> [Problem to work on]: Print every one of the records below again, line for line, with nothing changed.
::::::::
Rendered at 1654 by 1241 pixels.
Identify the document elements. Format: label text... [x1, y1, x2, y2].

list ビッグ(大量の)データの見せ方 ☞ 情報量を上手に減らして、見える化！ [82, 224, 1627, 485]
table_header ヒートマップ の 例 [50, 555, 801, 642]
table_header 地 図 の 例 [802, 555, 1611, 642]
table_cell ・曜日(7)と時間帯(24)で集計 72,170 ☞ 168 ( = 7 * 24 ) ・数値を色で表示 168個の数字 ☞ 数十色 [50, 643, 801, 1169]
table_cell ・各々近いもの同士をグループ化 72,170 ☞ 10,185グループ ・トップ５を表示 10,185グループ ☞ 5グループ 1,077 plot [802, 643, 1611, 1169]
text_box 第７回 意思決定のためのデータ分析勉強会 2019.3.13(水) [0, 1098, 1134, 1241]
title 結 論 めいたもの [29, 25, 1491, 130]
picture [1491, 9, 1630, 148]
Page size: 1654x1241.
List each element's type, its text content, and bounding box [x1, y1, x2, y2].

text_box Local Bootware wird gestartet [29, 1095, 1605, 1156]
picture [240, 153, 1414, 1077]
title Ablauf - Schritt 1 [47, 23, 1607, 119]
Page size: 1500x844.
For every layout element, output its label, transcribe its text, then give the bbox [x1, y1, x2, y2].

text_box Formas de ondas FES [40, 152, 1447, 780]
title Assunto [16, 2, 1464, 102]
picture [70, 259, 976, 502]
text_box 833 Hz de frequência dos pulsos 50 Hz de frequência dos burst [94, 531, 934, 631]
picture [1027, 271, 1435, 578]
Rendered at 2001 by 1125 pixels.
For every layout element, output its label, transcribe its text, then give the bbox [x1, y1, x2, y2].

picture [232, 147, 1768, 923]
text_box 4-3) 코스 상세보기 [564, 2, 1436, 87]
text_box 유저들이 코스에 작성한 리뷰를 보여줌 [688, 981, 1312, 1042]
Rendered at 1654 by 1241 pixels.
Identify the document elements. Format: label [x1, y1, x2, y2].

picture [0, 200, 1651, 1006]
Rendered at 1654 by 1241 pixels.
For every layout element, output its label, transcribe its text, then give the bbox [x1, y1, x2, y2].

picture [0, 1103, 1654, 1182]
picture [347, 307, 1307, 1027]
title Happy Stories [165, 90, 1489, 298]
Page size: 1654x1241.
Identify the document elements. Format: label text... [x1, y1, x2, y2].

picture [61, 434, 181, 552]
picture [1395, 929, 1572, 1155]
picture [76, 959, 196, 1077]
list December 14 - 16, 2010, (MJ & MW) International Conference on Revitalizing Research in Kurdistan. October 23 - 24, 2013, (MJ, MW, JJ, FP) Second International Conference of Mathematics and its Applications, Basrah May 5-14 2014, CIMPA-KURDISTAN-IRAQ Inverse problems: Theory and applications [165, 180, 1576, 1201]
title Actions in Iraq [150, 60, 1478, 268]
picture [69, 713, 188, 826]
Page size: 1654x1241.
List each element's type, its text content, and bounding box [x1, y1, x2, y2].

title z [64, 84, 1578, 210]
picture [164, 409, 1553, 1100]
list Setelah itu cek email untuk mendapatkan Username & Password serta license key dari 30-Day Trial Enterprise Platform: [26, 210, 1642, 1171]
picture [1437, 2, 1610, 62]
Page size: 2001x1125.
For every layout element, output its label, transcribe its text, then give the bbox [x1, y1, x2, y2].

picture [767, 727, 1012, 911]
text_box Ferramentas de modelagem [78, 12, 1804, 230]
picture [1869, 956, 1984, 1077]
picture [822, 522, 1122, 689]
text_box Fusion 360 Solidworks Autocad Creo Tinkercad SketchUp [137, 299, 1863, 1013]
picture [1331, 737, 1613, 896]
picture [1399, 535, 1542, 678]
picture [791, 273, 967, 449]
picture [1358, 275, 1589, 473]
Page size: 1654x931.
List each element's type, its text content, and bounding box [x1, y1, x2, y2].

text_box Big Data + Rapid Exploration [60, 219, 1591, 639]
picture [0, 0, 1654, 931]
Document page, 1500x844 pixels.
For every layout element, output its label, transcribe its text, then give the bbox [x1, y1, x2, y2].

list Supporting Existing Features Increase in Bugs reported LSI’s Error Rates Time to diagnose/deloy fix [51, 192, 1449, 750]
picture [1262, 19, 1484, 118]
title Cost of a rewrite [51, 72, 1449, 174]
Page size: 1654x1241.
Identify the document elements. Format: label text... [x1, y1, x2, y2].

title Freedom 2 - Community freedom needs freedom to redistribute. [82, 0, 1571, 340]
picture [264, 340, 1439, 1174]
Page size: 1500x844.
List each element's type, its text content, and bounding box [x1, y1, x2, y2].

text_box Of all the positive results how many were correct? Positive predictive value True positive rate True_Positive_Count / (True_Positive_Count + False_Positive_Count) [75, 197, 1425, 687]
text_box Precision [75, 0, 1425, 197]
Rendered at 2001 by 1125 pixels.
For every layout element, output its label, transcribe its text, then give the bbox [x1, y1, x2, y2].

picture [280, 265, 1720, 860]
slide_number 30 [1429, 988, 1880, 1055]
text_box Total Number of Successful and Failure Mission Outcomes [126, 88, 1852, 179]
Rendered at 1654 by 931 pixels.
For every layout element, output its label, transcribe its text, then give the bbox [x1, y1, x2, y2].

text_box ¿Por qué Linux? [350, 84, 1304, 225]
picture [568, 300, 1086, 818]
::::::::
> [Task result]:
Rendered at 1654 by 1241 pixels.
Identify the document elements. Format: label text... [x1, y1, x2, y2].

list ビッグ(大量の)データの見せ方 ☞ 情報量を上手に減らして、見える化！ [82, 224, 1627, 485]
table_header ヒートマップ の 例 [50, 555, 801, 642]
table_header 地 図 の 例 [802, 555, 1611, 642]
table_cell ・曜日(7)と時間帯(24)で集計 72,170 ☞ 168 ( = 7 * 24 ) ・数値を色で表示 168個の数字 ☞ 数十色 [50, 643, 801, 1169]
table_cell ・各々近いもの同士をグループ化 72,170 ☞ 10,185グループ ・トップ５を表示 10,185グループ ☞ 5グループ 1,077 plot [802, 643, 1611, 1169]
text_box 第７回 意思決定のためのデータ分析勉強会 2019.3.13(水) [0, 1098, 1134, 1241]
title 結 論 めいたもの [29, 25, 1491, 130]
picture [1491, 9, 1630, 148]
Page size: 1654x1241.
List each element's type, its text content, and bounding box [x1, y1, x2, y2].

text_box Local Bootware wird gestartet [29, 1095, 1605, 1156]
picture [240, 153, 1414, 1077]
title Ablauf - Schritt 1 [47, 23, 1607, 119]
Page size: 1500x844.
For every layout element, output its label, transcribe its text, then give the bbox [x1, y1, x2, y2].

text_box Formas de ondas FES [40, 152, 1447, 780]
title Assunto [16, 2, 1464, 102]
picture [70, 259, 976, 502]
text_box 833 Hz de frequência dos pulsos 50 Hz de frequência dos burst [94, 531, 934, 631]
picture [1027, 271, 1435, 578]
Rendered at 2001 by 1125 pixels.
For every layout element, output its label, transcribe its text, then give the bbox [x1, y1, x2, y2].

picture [232, 147, 1768, 923]
text_box 4-3) 코스 상세보기 [564, 2, 1436, 87]
text_box 유저들이 코스에 작성한 리뷰를 보여줌 [688, 981, 1312, 1042]
Rendered at 1654 by 1241 pixels.
Identify the document elements. Format: label [x1, y1, x2, y2].

picture [0, 200, 1651, 1006]
Rendered at 1654 by 1241 pixels.
For every layout element, output its label, transcribe its text, then give the bbox [x1, y1, x2, y2].

picture [0, 1103, 1654, 1182]
picture [347, 307, 1307, 1027]
title Happy Stories [165, 90, 1489, 298]
Page size: 1654x1241.
Identify the document elements. Format: label text... [x1, y1, x2, y2].

picture [61, 434, 181, 552]
picture [1395, 929, 1572, 1155]
picture [76, 959, 196, 1077]
list December 14 - 16, 2010, (MJ & MW) International Conference on Revitalizing Research in Kurdistan. October 23 - 24, 2013, (MJ, MW, JJ, FP) Second International Conference of Mathematics and its Applications, Basrah May 5-14 2014, CIMPA-KURDISTAN-IRAQ Inverse problems: Theory and applications [165, 180, 1576, 1201]
title Actions in Iraq [150, 60, 1478, 268]
picture [69, 713, 188, 826]
Page size: 1654x1241.
List each element's type, its text content, and bounding box [x1, y1, x2, y2].

title z [64, 84, 1578, 210]
picture [164, 409, 1553, 1100]
list Setelah itu cek email untuk mendapatkan Username & Password serta license key dari 30-Day Trial Enterprise Platform: [26, 210, 1642, 1171]
picture [1437, 2, 1610, 62]
Page size: 2001x1125.
For every layout element, output its label, transcribe its text, then give the bbox [x1, y1, x2, y2].

picture [767, 727, 1012, 911]
text_box Ferramentas de modelagem [78, 12, 1804, 230]
picture [1869, 956, 1984, 1077]
picture [822, 522, 1122, 689]
text_box Fusion 360 Solidworks Autocad Creo Tinkercad SketchUp [137, 299, 1863, 1013]
picture [1331, 737, 1613, 896]
picture [1399, 535, 1542, 678]
picture [791, 273, 967, 449]
picture [1358, 275, 1589, 473]
Page size: 1654x931.
List each element's type, its text content, and bounding box [x1, y1, x2, y2].

text_box Big Data + Rapid Exploration [60, 219, 1591, 639]
picture [0, 0, 1654, 931]
Document page, 1500x844 pixels.
For every layout element, output its label, transcribe its text, then give the bbox [x1, y1, x2, y2].

list Supporting Existing Features Increase in Bugs reported LSI’s Error Rates Time to diagnose/deloy fix [51, 192, 1449, 750]
picture [1262, 19, 1484, 118]
title Cost of a rewrite [51, 72, 1449, 174]
Page size: 1654x1241.
Identify the document elements. Format: label text... [x1, y1, x2, y2].

title Freedom 2 - Community freedom needs freedom to redistribute. [82, 0, 1571, 340]
picture [264, 340, 1439, 1174]
Page size: 1500x844.
List each element's type, its text content, and bounding box [x1, y1, x2, y2].

text_box Of all the positive results how many were correct? Positive predictive value True positive rate True_Positive_Count / (True_Positive_Count + False_Positive_Count) [75, 197, 1425, 687]
text_box Precision [75, 0, 1425, 197]
Rendered at 2001 by 1125 pixels.
For every layout element, output its label, transcribe its text, then give the bbox [x1, y1, x2, y2].

picture [280, 265, 1720, 860]
slide_number 30 [1429, 988, 1880, 1055]
text_box Total Number of Successful and Failure Mission Outcomes [126, 88, 1852, 179]
Rendered at 1654 by 931 pixels.
For every layout element, output its label, transcribe its text, then give the bbox [x1, y1, x2, y2].

text_box ¿Por qué Linux? [350, 84, 1304, 225]
picture [568, 300, 1086, 818]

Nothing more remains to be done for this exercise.